TEXT EXCERPT:
▬▬▬

# Blizzard Corn Snake << Is There such thing?



## abadi (Jul 25, 2010)

Hey all, i was struggling to post it here or in the snake section lol thought maybe ill get better answers here

Ive heard of 'Blizzard Corn Snake', ive googled it, seems pretty similar to the Snow Corn Snake
just wondering is there such thing as Blizzard Corn and is different than the known Snow Corn or are they the same with different names such as Anerythristic Corn (Charcoal Corn)

Not sure if these names (Blizzard, Charcoal) are said by americans either


----------



## Nikkeh (Jun 26, 2010)

Blizzard is pretty much just a whiter version. It doesn't have the yellowy/pinky/greeny colours you would normally find on a snow corn. But it is a different morph.


----------



## bothrops (Jan 7, 2007)

▬▬▬

SUPPLIED INFORMATION:
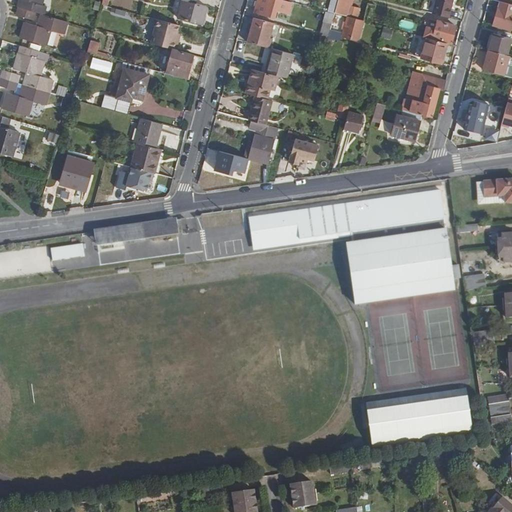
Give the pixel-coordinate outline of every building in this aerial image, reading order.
[(38,2),(39,0),(17,0),(15,6),(17,6),(32,11),(39,13),(41,14),(44,3),(38,2)] [(194,3),(184,0),(183,0),(178,18),(203,25),(208,6),(194,3)] [(279,0),(258,0),(255,12),(275,17),(279,0)] [(436,0),(433,14),(448,18),(453,0),(436,0)] [(511,29),(511,4),(501,2),(494,25),(511,30),(511,29)] [(30,17),(32,11),(17,6),(14,12),(30,17)] [(111,8),(110,13),(124,16),(125,11),(111,8)] [(61,33),(66,21),(41,14),(39,13),(35,26),(22,22),(17,38),(44,46),(48,30),(61,33)] [(356,19),(348,17),(344,36),(359,41),(363,22),(356,20),(356,19)] [(274,23),(253,18),(247,42),(268,47),(274,23)] [(179,25),(158,19),(151,44),(172,49),(175,50),(177,42),(175,41),(177,33),(179,25)] [(400,19),(398,27),(413,31),(415,23),(400,19)] [(425,35),(451,43),(456,27),(437,22),(436,29),(427,27),(425,35)] [(329,32),(331,25),(324,23),(321,36),(328,38),(329,32)] [(382,27),(381,38),(391,39),(392,28),(382,27)] [(491,50),(509,55),(511,43),(511,37),(496,33),(491,50)] [(441,63),(447,43),(420,36),(415,56),(441,63)] [(90,40),(86,52),(96,55),(99,43),(90,40)] [(39,57),(41,52),(20,46),(19,52),(18,52),(13,67),(26,70),(22,84),(48,92),(52,78),(39,74),(43,59),(39,57)] [(172,49),(166,73),(188,80),(191,70),(189,70),(193,55),(175,50),(172,49)] [(294,55),(273,49),(266,72),(280,76),(287,78),(294,55)] [(491,50),(490,50),(485,69),(505,75),(510,56),(509,55),(491,50)] [(106,94),(102,108),(128,115),(132,102),(137,104),(138,99),(142,100),(148,76),(124,69),(116,97),(106,94)] [(266,72),(252,69),(246,94),(255,96),(272,100),(274,101),(280,76),(266,72)] [(1,77),(15,82),(17,75),(3,71),(1,77)] [(422,115),(431,117),(441,82),(417,75),(410,100),(405,98),(402,110),(422,115)] [(0,85),(13,89),(15,82),(1,77),(0,80),(0,85)] [(44,105),(48,92),(22,84),(19,97),(5,93),(1,108),(20,114),(27,116),(32,101),(44,105)] [(66,97),(66,87),(57,87),(56,96),(66,97)] [(255,96),(248,120),(258,122),(265,124),(272,100),(255,96)] [(511,103),(507,102),(498,133),(511,137),(511,103)] [(379,123),(385,106),(377,103),(371,120),(379,123)] [(484,131),(489,111),(471,107),(470,112),(468,113),(466,120),(468,121),(466,127),(484,131)] [(398,108),(397,115),(420,121),(422,115),(402,110),(398,108)] [(348,113),(344,129),(358,133),(363,116),(348,113)] [(5,128),(8,118),(0,115),(0,152),(10,155),(17,131),(5,128)] [(391,136),(415,141),(420,121),(397,115),(391,136)] [(134,142),(137,143),(156,148),(162,125),(141,119),(134,142)] [(265,124),(258,122),(253,143),(249,158),(268,163),(275,136),(278,128),(265,124)] [(283,138),(285,130),(278,128),(275,136),(283,138)] [(496,141),(498,134),(486,131),(485,138),(496,141)] [(296,139),(290,162),(299,164),(300,160),(308,162),(309,159),(315,160),(319,145),(296,139)] [(137,143),(130,167),(132,168),(154,173),(157,164),(155,163),(159,149),(156,148),(137,143)] [(85,191),(93,163),(68,157),(61,184),(85,191)] [(154,173),(132,168),(130,173),(122,171),(117,188),(126,190),(127,186),(143,190),(147,189),(149,181),(151,182),(154,173)] [(511,179),(484,181),(485,196),(505,195),(505,202),(511,202),(511,179)] [(485,196),(484,181),(477,181),(479,204),(505,202),(505,195),(485,196)] [(441,202),(440,193),(439,186),(248,213),(253,246),(444,219),(441,202)] [(175,220),(96,232),(97,245),(176,233),(175,220)] [(477,223),(456,225),(457,232),(478,231),(477,223)] [(409,227),(346,236),(347,244),(345,244),(354,305),(456,291),(454,279),(460,278),(459,265),(450,266),(445,229),(410,234),(409,227)] [(511,232),(498,233),(499,248),(511,247),(511,232)] [(50,249),(52,262),(84,256),(82,243),(50,249)] [(511,247),(499,248),(500,262),(511,261),(511,247)] [(85,267),(65,271),(67,283),(87,280),(85,267)] [(465,273),(466,283),(485,280),(485,271),(465,273)] [(473,327),(474,340),(493,337),(492,325),(473,327)] [(465,390),(366,403),(372,448),(471,435),(465,390)] [(490,404),(490,411),(511,408),(510,401),(490,404)] [(511,408),(490,411),(491,418),(511,415),(511,408)] [(491,418),(492,425),(511,422),(511,416),(511,415),(491,418)] [(351,464),(333,466),(334,473),(351,470),(351,464)] [(480,464),(472,472),(477,478),(485,470),(480,464)] [(221,488),(220,482),(201,485),(201,491),(221,488)] [(291,485),(292,496),(314,493),(312,482),(291,485)] [(234,505),(255,501),(254,491),(232,493),(234,505)] [(314,493),(292,496),(294,508),(316,505),(314,493)] [(511,511),(511,506),(501,498),(489,511),(511,511)] [(256,511),(255,501),(234,505),(235,511),(256,511)]
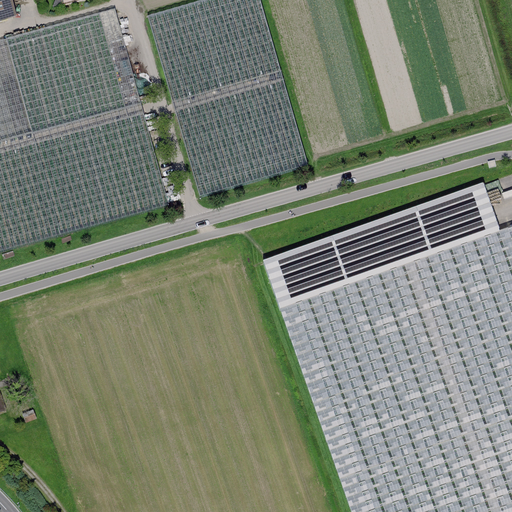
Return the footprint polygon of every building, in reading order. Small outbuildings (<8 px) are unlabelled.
[(0,0),(0,23),(20,19),(14,0),(0,0)] [(263,0),(213,0),(150,18),(202,199),(312,167),(263,0)] [(118,10),(0,41),(0,250),(170,205),(118,10)] [(495,162),(488,163),(490,170),(497,168),(495,162)] [(0,389),(0,415),(8,413),(0,389)]
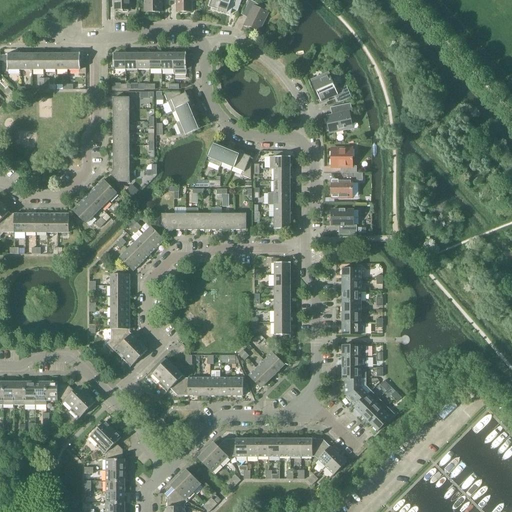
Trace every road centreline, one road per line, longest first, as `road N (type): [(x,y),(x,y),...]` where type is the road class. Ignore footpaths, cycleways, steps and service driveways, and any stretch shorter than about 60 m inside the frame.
road 1 (residential): [(111,396),(163,344),(148,324),(148,285),(174,257),(306,248)]
road 2 (residential): [(0,183),(18,194),(60,194),(85,168),(94,123),(93,37)]
road 3 (residential): [(307,401),(295,415),(221,416),(167,470)]
road 4 (residential): [(298,139),(251,136),(220,117),(206,91),(204,44)]
road 5 (residential): [(298,139),(303,112),(276,69),(236,41),(204,44)]
road 6 (residential): [(307,401),(316,341),(306,248)]
road 7 (residential): [(111,396),(65,356),(0,365)]
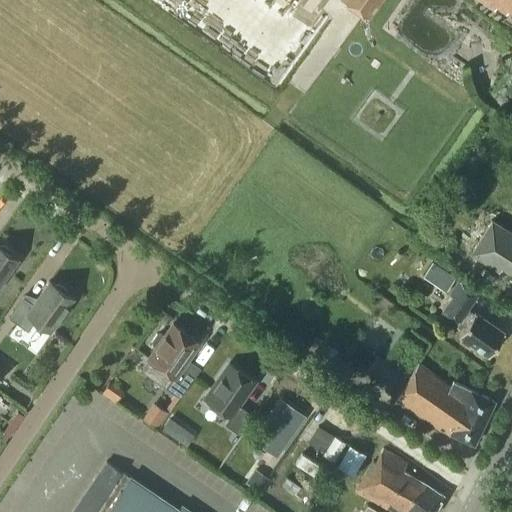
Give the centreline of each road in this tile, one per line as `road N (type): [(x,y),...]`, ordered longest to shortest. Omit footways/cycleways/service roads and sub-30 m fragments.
road 1 (residential): [(0,470),(144,259)]
road 2 (residential): [(292,370),(144,259)]
road 3 (residential): [(144,259),(0,154)]
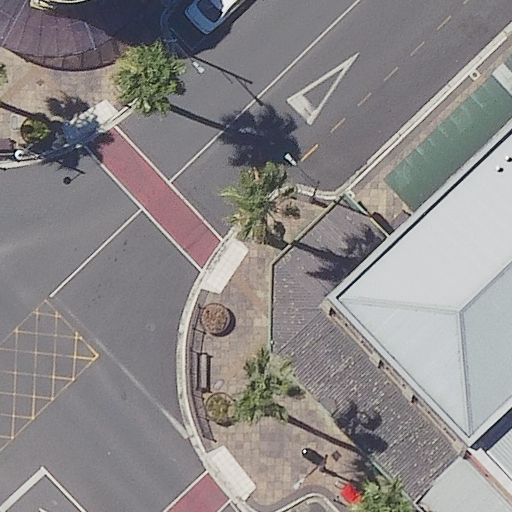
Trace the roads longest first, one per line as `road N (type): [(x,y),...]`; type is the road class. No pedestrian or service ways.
road 1 (unclassified): [(0,341),(361,0)]
road 2 (tertiary): [(88,511),(0,419)]
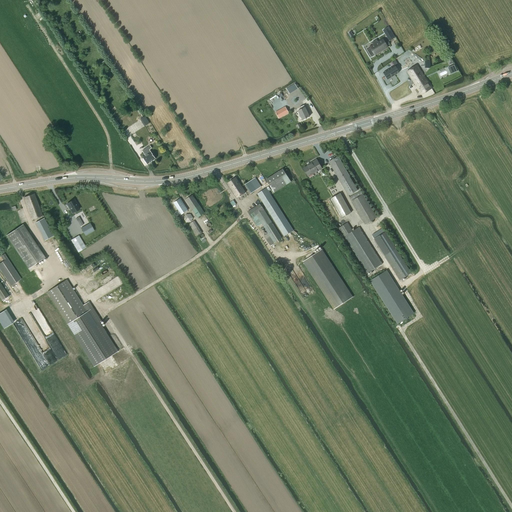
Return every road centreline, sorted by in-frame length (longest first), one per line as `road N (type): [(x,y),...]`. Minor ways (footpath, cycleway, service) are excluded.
road 1 (primary): [(0,189),(76,177),(154,181),(204,173),(511,73)]
road 2 (track): [(364,230),(419,317),(401,329),(511,506)]
road 3 (track): [(232,511),(93,300),(49,257)]
road 4 (track): [(111,178),(105,131),(26,5)]
road 5 (track): [(430,104),(511,231)]
road 6 (track): [(0,402),(73,511)]
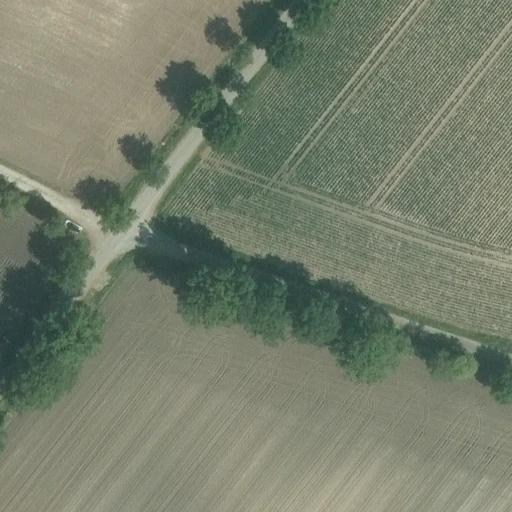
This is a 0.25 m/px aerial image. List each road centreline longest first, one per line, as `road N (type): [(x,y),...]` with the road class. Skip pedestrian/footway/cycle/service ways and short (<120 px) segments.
road 1 (unclassified): [(122,236),(511,365)]
road 2 (unclassified): [(122,236),(308,0)]
road 3 (unclassified): [(0,389),(122,236)]
road 4 (track): [(0,176),(122,236)]
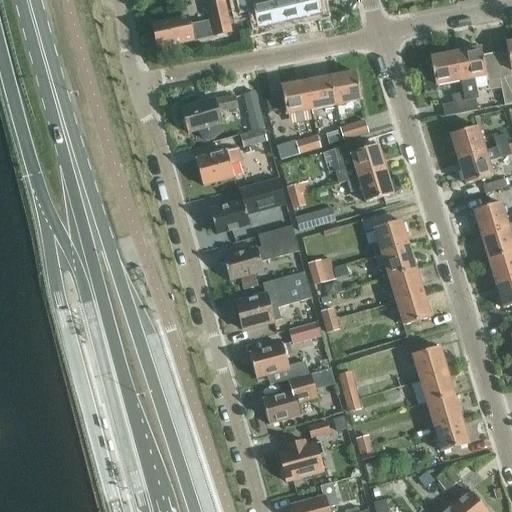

▬▬▬

DIRECTIONS FOR THIS TASK: Retype the part of the blizzard corn snake thread starting at "Blizzard is pretty" and ending at "a different morph.", changing nothing.

ANSWER:
Blizzard is pretty much just a whiter version. It doesn't have the yellowy/pinky/greeny colours you would normally find on a snow corn. But it is a different morph.